All major cloud providers offer load-balancing tools. Following is a sample of those available.

• Google Cloud Load Balancing: Google Cloud Load Balancing distributes incoming traffic across multiple instances or backend services to ensure high availability and reliability of your applications. It offers several types of load balancers:

  • HTTP(S) load balancing: For distributing HTTP and HTTPS traffic across multiple backend instances or services

  • TCP proxy load balancing: For distributing TCP traffic to backend instances

  • SSL proxy load balancing: For distributing SSL/TLS traffic to backend instances

  • Internal TCP/UDP load balancing: For distributing internal TCP and UDP traffic within your virtual private cloud (VPC) network

• Azure Load Balancer: Azure Load Balancer distributes incoming network traffic across multiple VM instances in a backend pool. It supports both inbound and outbound scenarios and can be configured for various protocols including TCP, UDP, and HTTP/S.

• Azure Application Gateway: Azure Application Gateway is a layer 7 load balancer that provides application-level routing and load-balancing services. It offers features such as SSL termination, cookie-based session affinity, URL-based routing, and web application firewall (WAF) capabilities.

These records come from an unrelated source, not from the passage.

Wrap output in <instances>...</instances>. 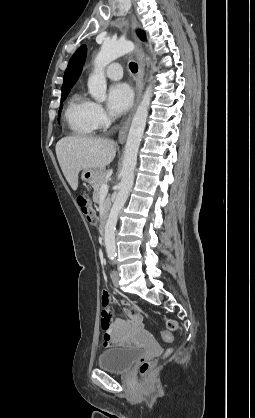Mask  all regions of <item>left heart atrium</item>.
Wrapping results in <instances>:
<instances>
[{
    "instance_id": "left-heart-atrium-1",
    "label": "left heart atrium",
    "mask_w": 255,
    "mask_h": 418,
    "mask_svg": "<svg viewBox=\"0 0 255 418\" xmlns=\"http://www.w3.org/2000/svg\"><path fill=\"white\" fill-rule=\"evenodd\" d=\"M133 102V93L125 83L113 84L108 91L107 106L113 116L127 112Z\"/></svg>"
}]
</instances>
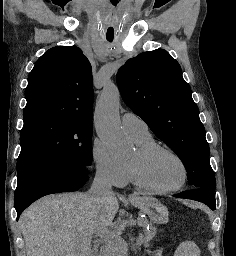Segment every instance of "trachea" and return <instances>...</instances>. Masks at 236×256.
I'll list each match as a JSON object with an SVG mask.
<instances>
[{
  "label": "trachea",
  "instance_id": "3493384b",
  "mask_svg": "<svg viewBox=\"0 0 236 256\" xmlns=\"http://www.w3.org/2000/svg\"><path fill=\"white\" fill-rule=\"evenodd\" d=\"M108 41H109V42H111L112 40H111V39H109Z\"/></svg>",
  "mask_w": 236,
  "mask_h": 256
}]
</instances>
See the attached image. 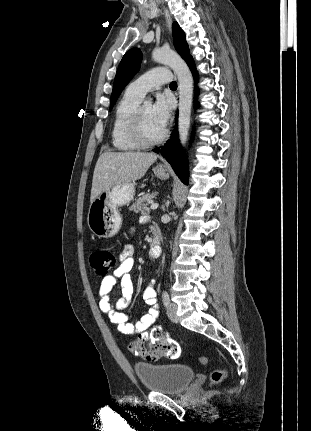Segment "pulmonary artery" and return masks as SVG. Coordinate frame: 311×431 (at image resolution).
<instances>
[{
	"instance_id": "pulmonary-artery-1",
	"label": "pulmonary artery",
	"mask_w": 311,
	"mask_h": 431,
	"mask_svg": "<svg viewBox=\"0 0 311 431\" xmlns=\"http://www.w3.org/2000/svg\"><path fill=\"white\" fill-rule=\"evenodd\" d=\"M172 80L171 73L164 67L150 69L129 84L127 90L141 98L150 90L161 87Z\"/></svg>"
}]
</instances>
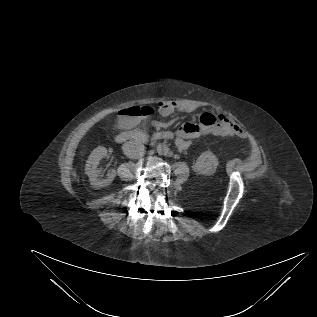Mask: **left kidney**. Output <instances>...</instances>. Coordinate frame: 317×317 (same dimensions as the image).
I'll return each mask as SVG.
<instances>
[{
	"instance_id": "left-kidney-1",
	"label": "left kidney",
	"mask_w": 317,
	"mask_h": 317,
	"mask_svg": "<svg viewBox=\"0 0 317 317\" xmlns=\"http://www.w3.org/2000/svg\"><path fill=\"white\" fill-rule=\"evenodd\" d=\"M218 166V159L211 151H204L200 154L196 162L193 164V169L199 174L209 176L215 173Z\"/></svg>"
}]
</instances>
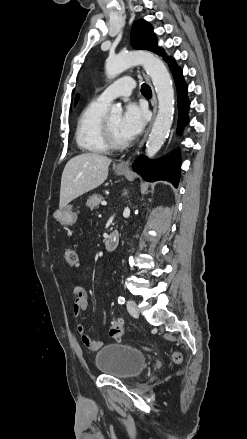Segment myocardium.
<instances>
[{"instance_id": "obj_1", "label": "myocardium", "mask_w": 247, "mask_h": 439, "mask_svg": "<svg viewBox=\"0 0 247 439\" xmlns=\"http://www.w3.org/2000/svg\"><path fill=\"white\" fill-rule=\"evenodd\" d=\"M102 131H103L104 142L109 149H115V150L124 149L129 145L127 141L120 142L116 140L107 118H104L103 120Z\"/></svg>"}]
</instances>
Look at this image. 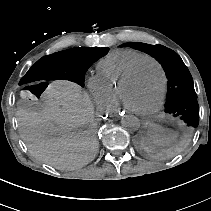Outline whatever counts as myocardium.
<instances>
[{
    "instance_id": "obj_1",
    "label": "myocardium",
    "mask_w": 211,
    "mask_h": 211,
    "mask_svg": "<svg viewBox=\"0 0 211 211\" xmlns=\"http://www.w3.org/2000/svg\"><path fill=\"white\" fill-rule=\"evenodd\" d=\"M145 62H153L159 68V71L161 74V92H160V97H159V100L157 101V103L150 109L142 111V110L132 109L126 104L125 92H126V89H127V86L129 84L130 80L132 79V77L136 74L138 69ZM166 82H167V76H166L165 69H164L163 65L161 64V62L152 56H146L138 64H136L131 70H129L122 78V80L118 86V92H117L118 100L124 106V108L127 111H129L130 113L138 115V116H142V117H149V116L155 114L163 104L164 97H165Z\"/></svg>"
}]
</instances>
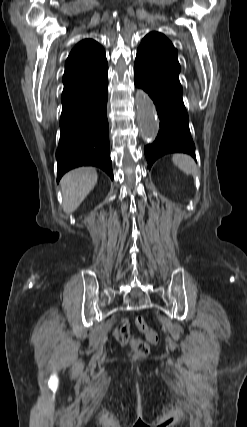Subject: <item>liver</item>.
Returning a JSON list of instances; mask_svg holds the SVG:
<instances>
[{"label": "liver", "mask_w": 247, "mask_h": 427, "mask_svg": "<svg viewBox=\"0 0 247 427\" xmlns=\"http://www.w3.org/2000/svg\"><path fill=\"white\" fill-rule=\"evenodd\" d=\"M98 175L92 167H81L66 173L61 179L63 210L74 212L97 183Z\"/></svg>", "instance_id": "6515ba94"}]
</instances>
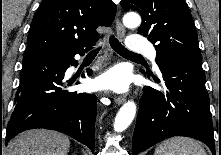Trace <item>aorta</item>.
I'll return each mask as SVG.
<instances>
[{
  "instance_id": "762f6f07",
  "label": "aorta",
  "mask_w": 221,
  "mask_h": 155,
  "mask_svg": "<svg viewBox=\"0 0 221 155\" xmlns=\"http://www.w3.org/2000/svg\"><path fill=\"white\" fill-rule=\"evenodd\" d=\"M123 23L126 27L135 28L138 27L141 23V18L137 13H127L123 18ZM136 114V104L133 101H128L120 108L118 111L115 121H114V130L116 132H122L133 121Z\"/></svg>"
}]
</instances>
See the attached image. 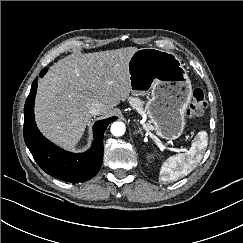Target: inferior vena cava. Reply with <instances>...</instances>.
I'll return each mask as SVG.
<instances>
[{
	"mask_svg": "<svg viewBox=\"0 0 243 243\" xmlns=\"http://www.w3.org/2000/svg\"><path fill=\"white\" fill-rule=\"evenodd\" d=\"M104 110V104L98 101H93L89 105V112L92 115H100Z\"/></svg>",
	"mask_w": 243,
	"mask_h": 243,
	"instance_id": "obj_1",
	"label": "inferior vena cava"
}]
</instances>
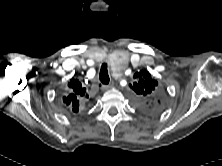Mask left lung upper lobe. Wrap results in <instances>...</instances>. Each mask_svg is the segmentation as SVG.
Listing matches in <instances>:
<instances>
[{
	"label": "left lung upper lobe",
	"mask_w": 222,
	"mask_h": 166,
	"mask_svg": "<svg viewBox=\"0 0 222 166\" xmlns=\"http://www.w3.org/2000/svg\"><path fill=\"white\" fill-rule=\"evenodd\" d=\"M134 78L136 81L130 87L139 95L142 99H149L150 95L155 91L158 82L151 77L149 72L140 71L135 73Z\"/></svg>",
	"instance_id": "1"
}]
</instances>
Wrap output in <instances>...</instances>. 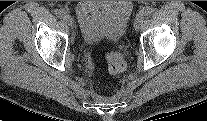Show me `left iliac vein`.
<instances>
[{
    "label": "left iliac vein",
    "mask_w": 207,
    "mask_h": 121,
    "mask_svg": "<svg viewBox=\"0 0 207 121\" xmlns=\"http://www.w3.org/2000/svg\"><path fill=\"white\" fill-rule=\"evenodd\" d=\"M143 19L144 18H143L142 14H138L136 16L135 21H134V27H135L136 30H138L141 27V25L143 23Z\"/></svg>",
    "instance_id": "obj_1"
}]
</instances>
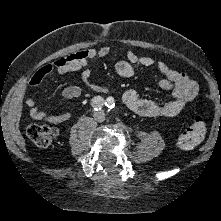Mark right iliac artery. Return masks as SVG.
I'll use <instances>...</instances> for the list:
<instances>
[{
  "instance_id": "82829eb1",
  "label": "right iliac artery",
  "mask_w": 221,
  "mask_h": 221,
  "mask_svg": "<svg viewBox=\"0 0 221 221\" xmlns=\"http://www.w3.org/2000/svg\"><path fill=\"white\" fill-rule=\"evenodd\" d=\"M91 105L94 110L99 111L104 107V105H106V102L102 97L96 96L91 100Z\"/></svg>"
}]
</instances>
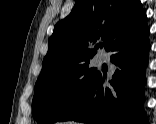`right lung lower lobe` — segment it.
<instances>
[{
    "label": "right lung lower lobe",
    "mask_w": 156,
    "mask_h": 124,
    "mask_svg": "<svg viewBox=\"0 0 156 124\" xmlns=\"http://www.w3.org/2000/svg\"><path fill=\"white\" fill-rule=\"evenodd\" d=\"M148 26L124 33L107 51H112L116 71L104 84L99 73L84 95L59 121H78L88 124H147L143 111L145 67L148 62Z\"/></svg>",
    "instance_id": "obj_1"
}]
</instances>
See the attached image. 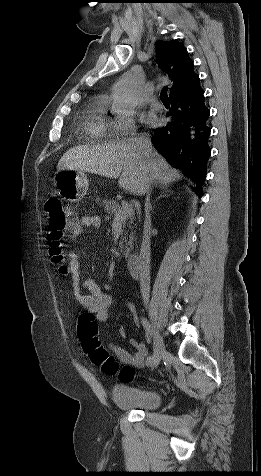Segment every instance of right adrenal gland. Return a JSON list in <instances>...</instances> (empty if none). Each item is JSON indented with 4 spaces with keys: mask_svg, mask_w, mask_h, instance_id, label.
Instances as JSON below:
<instances>
[{
    "mask_svg": "<svg viewBox=\"0 0 261 476\" xmlns=\"http://www.w3.org/2000/svg\"><path fill=\"white\" fill-rule=\"evenodd\" d=\"M161 190H162V193L157 199L167 196L168 193L170 192V190L168 189V186L161 187ZM146 203L149 204V208H150V210H152V205L150 203V193H148V195L146 197Z\"/></svg>",
    "mask_w": 261,
    "mask_h": 476,
    "instance_id": "right-adrenal-gland-1",
    "label": "right adrenal gland"
}]
</instances>
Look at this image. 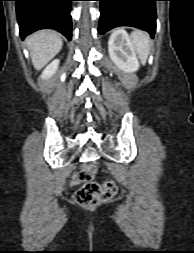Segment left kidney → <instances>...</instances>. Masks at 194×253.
Instances as JSON below:
<instances>
[{"instance_id":"5707ae66","label":"left kidney","mask_w":194,"mask_h":253,"mask_svg":"<svg viewBox=\"0 0 194 253\" xmlns=\"http://www.w3.org/2000/svg\"><path fill=\"white\" fill-rule=\"evenodd\" d=\"M108 50L111 60L126 73L138 70L139 62L135 50L127 33L118 29L112 33L108 42Z\"/></svg>"}]
</instances>
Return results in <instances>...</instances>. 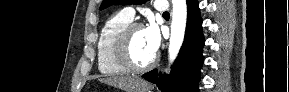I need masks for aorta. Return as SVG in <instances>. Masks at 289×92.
Listing matches in <instances>:
<instances>
[{
	"label": "aorta",
	"mask_w": 289,
	"mask_h": 92,
	"mask_svg": "<svg viewBox=\"0 0 289 92\" xmlns=\"http://www.w3.org/2000/svg\"><path fill=\"white\" fill-rule=\"evenodd\" d=\"M172 4L173 12L168 50L170 63L175 60L182 46L187 22L186 0H172Z\"/></svg>",
	"instance_id": "aorta-1"
}]
</instances>
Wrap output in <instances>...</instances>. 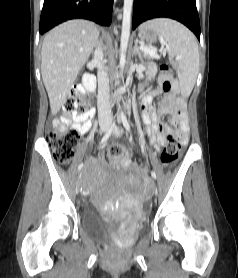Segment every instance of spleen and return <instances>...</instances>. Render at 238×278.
<instances>
[{
  "instance_id": "1",
  "label": "spleen",
  "mask_w": 238,
  "mask_h": 278,
  "mask_svg": "<svg viewBox=\"0 0 238 278\" xmlns=\"http://www.w3.org/2000/svg\"><path fill=\"white\" fill-rule=\"evenodd\" d=\"M142 26L159 33L160 42L166 44L170 62L178 68L182 92L189 95L199 70V51L195 35L181 23L166 18L147 21ZM174 56L177 62L172 60Z\"/></svg>"
}]
</instances>
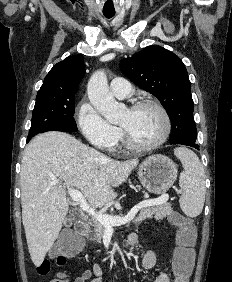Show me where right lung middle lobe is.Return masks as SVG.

• Azure Traffic Manager: Azure Traffic Manager is a domain name system (DNS)–based traffic load balancer that distributes incoming traffic across multiple endpoints located in different Azure regions or globally. It provides various load-balancing methods including priority, weighted, performance, and geographic routing.

Table 7.1 outlines Azure’s load-balancing methods and features.

Table 7.1 Azure’s Load-Balancing Methods and Features

All of these load-balancing tools and features help distribute incoming traffic across multiple backend instances or services to ensure high availability, scalability, and performance of your applications. With sticky sessions, a load balancer assigns an identifying attribute to a user by issuing a cookie or by tracking the user’s IP details. Then, according to the tracking ID, the load balancer can start routing all the user’s requests to a specific server for the duration of the session. This creates a seamless and stable experience for users, as they will get latency responses similar to those they would get if they were receiving service from hosts and apps within the same load balancer perimeter.

Cloud auto-scaling and load balancing are fundamental techniques for ensuring that your applications can efficiently handle varying workloads, maintain high availability, and optimize resource utilization in the cloud. Auto-scaling adapts to changing demand by adjusting the number of resources, while load balancing evenly distributes traffic to prevent overload and improve fault tolerance. Together, these technologies help create robust and responsive cloud-based applications.